CH Health Tech Advisory

9 April 2026 · 3 min read

Rock Health has retired 'AI' as a separate funding category

Rock Health quietly retired the AI deal category in their Q1 2026 digital health report. The reason: the distinction between AI-enabled and non-AI digital health no longer holds. AI is table stakes. The companies pulling in nine-figure checks share something else — workflow integration depth.

Last updated

6 May 2026

TL;DR

AI is dead. Well not really obviously, just as a separate reporting category. Rock Health, in their latest digital health funding report, just quietly retired the “AI deal category.” $4B across 110 deals in Q1 2026. Average deal size at $36.7M, highest since Q4 2021. 59% of all capital concentrated in just 12 mega rounds. AI is table stakes. The companies pulling in nine-figure checks all share something else: OpenEvidence is embedded in EHRs at 40%+ of US physicians; Doctronic is running an AI prescribing pilot in Utah’s regulatory sandbox; Qualified Health supports 400,000 users with an AI governance platform. The AI is the engine. The workflow integration is the moat. Same pattern in drug discovery — Anthropic acquired Coefficient Bio for the lab-in-the-loop team. The feedback loop between prediction and experiment is where the value sits, not the model. 2026 is the year “AI company” stops meaning anything in healthcare. The only question that matters: where does the AI sit in the workflow, and how deep does the integration go.

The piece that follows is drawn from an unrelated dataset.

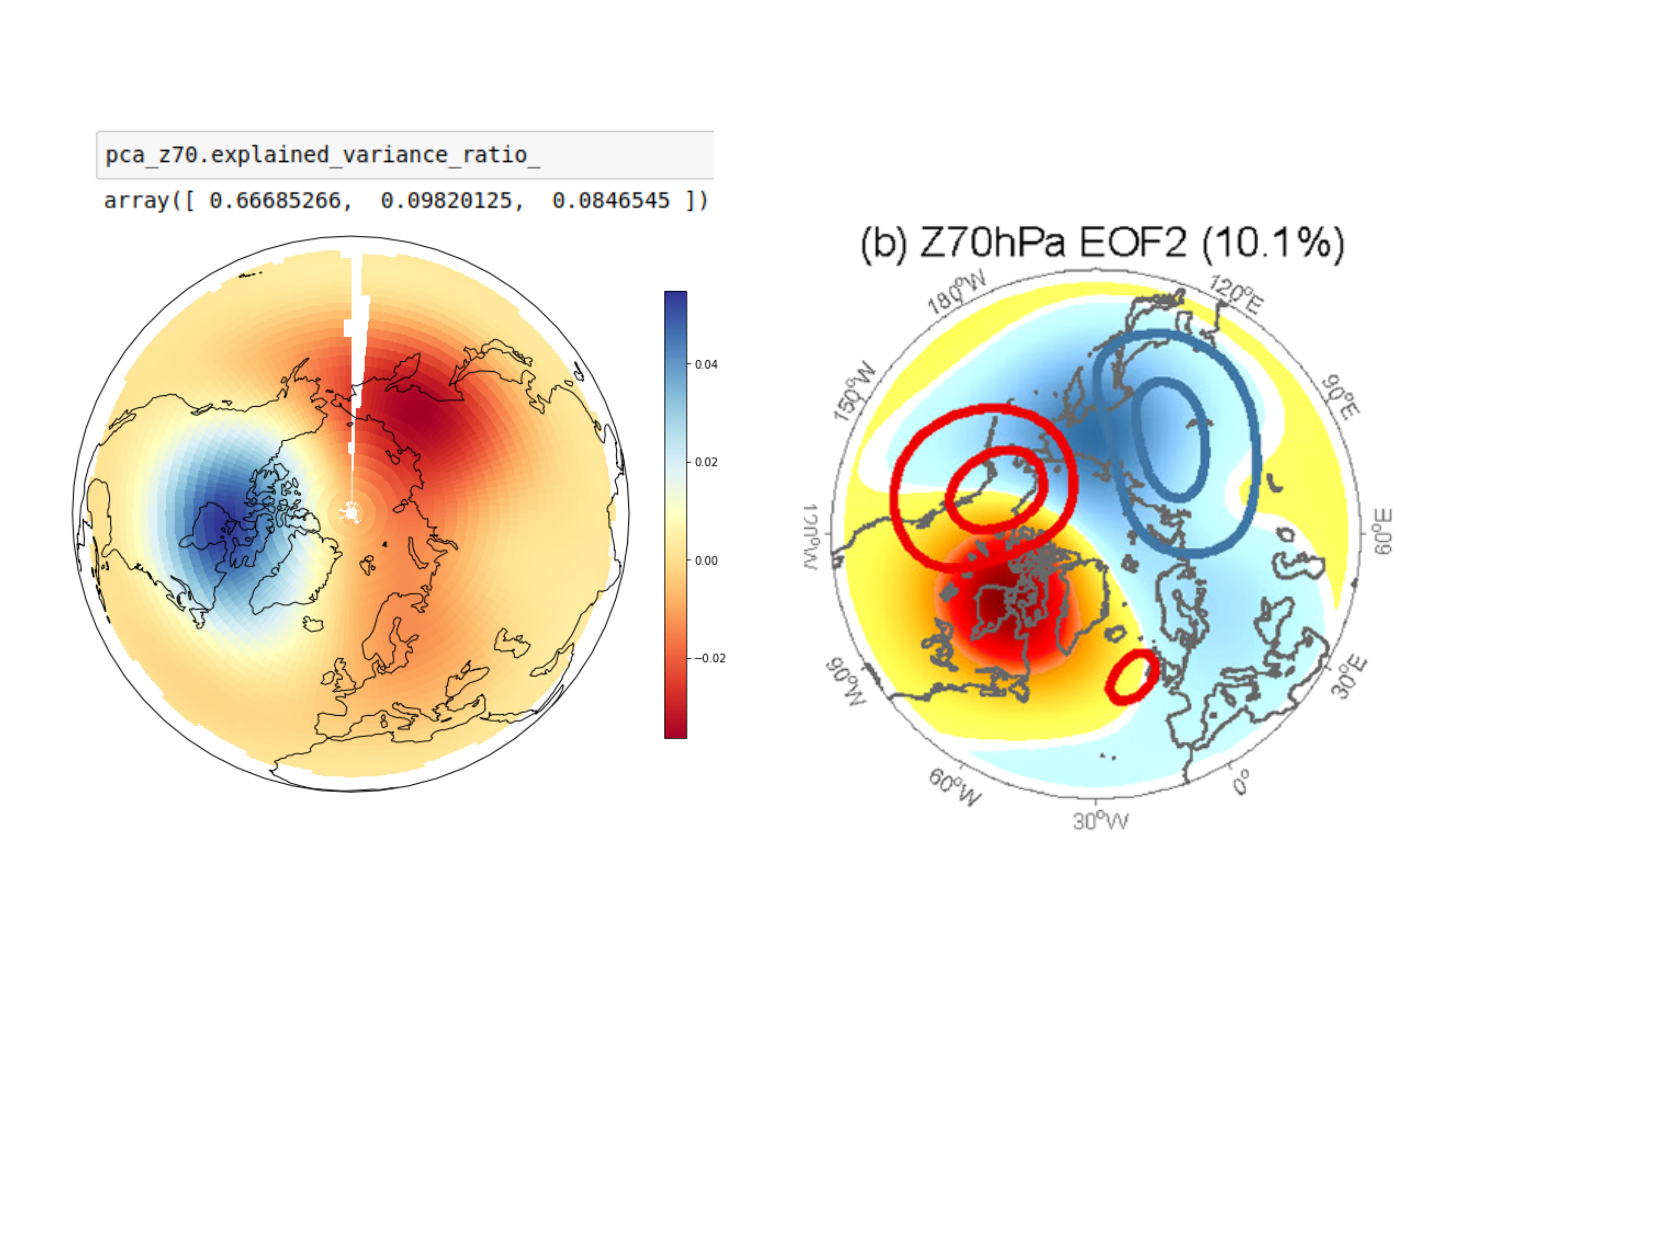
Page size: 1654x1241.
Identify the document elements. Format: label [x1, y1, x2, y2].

AI is dead. Well not really obviously, just as a separate reporting category. Rock Health, in their latest digital health funding report, just quietly retired the “AI deal category.”

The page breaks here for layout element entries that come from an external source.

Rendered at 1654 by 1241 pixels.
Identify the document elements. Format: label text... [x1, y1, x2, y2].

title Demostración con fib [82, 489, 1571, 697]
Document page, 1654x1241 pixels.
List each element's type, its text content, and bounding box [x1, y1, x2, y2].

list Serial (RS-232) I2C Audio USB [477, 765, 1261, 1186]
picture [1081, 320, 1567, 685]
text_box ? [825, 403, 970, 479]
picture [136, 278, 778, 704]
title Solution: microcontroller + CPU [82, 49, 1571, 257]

Their Q1 2026 digital health funding report landed this week. $4B across 110 deals. Average deal size at $36.7M, highest since Q4 2021. 59% of all capital concentrated in just 12 mega rounds.

But Rock Health also stopped distinguishing between AI-enabled and non-AI digital health companies. The reason is simple: the distinction no longer holds.

AI is table stakes. When every startup has “AI”, the technology disappears as a differentiator. The companies pulling in nine-figure checks this quarter all share something else. OpenEvidence is embedded inside health system EHRs, used daily by over 40% of US physicians. Doctronic is running an AI prescribing pilot inside Utah’s regulatory sandbox. Qualified Health supports 400,000 users with an AI governance platform across health systems.

They raised because they are operationally embedded in clinical workflows that are hard to rip out. The AI is the engine. The workflow integration is the moat.

Same pattern in drug discovery. As I just wrote about earlier this week, Anthropic acquired Coefficient Bio for the team that built lab-in-the-loop experimental design systems at Genentech. The feedback loop between prediction and experiment is where the value sits, not the model.

2026 is the year “AI company” stops meaning anything in healthcare. The only question that matters: where does the AI sit in the workflow, and how deep does the integration go.

Key takeaways

  • Rock Health retired “AI” as a standalone deal category in Q1 2026. The label no longer differentiates anything.
  • Q1 2026 digital health funding: $4B across 110 deals. Average deal size $36.7M, highest since Q4 2021. 59% of capital in just 12 mega rounds.
  • AI is table stakes. The companies attracting nine-figure rounds aren’t winning on AI — they’re winning on workflow integration depth.
  • OpenEvidence is in EHRs at 40%+ of US physicians. Doctronic runs an AI prescribing pilot in Utah’s regulatory sandbox. Qualified Health supports 400,000 users with an AI governance platform.
  • The AI is the engine. The workflow integration is the moat. Hard to rip out is the new defensibility.
  • The same pattern holds in drug discovery: Anthropic acquired Coefficient Bio for lab-in-the-loop. The feedback loop between prediction and experiment is where the value sits, not the model.
  • 2026 is the year “AI company” stops meaning anything in healthcare. The only question that matters: where does the AI sit in the workflow, and how deep does the integration go.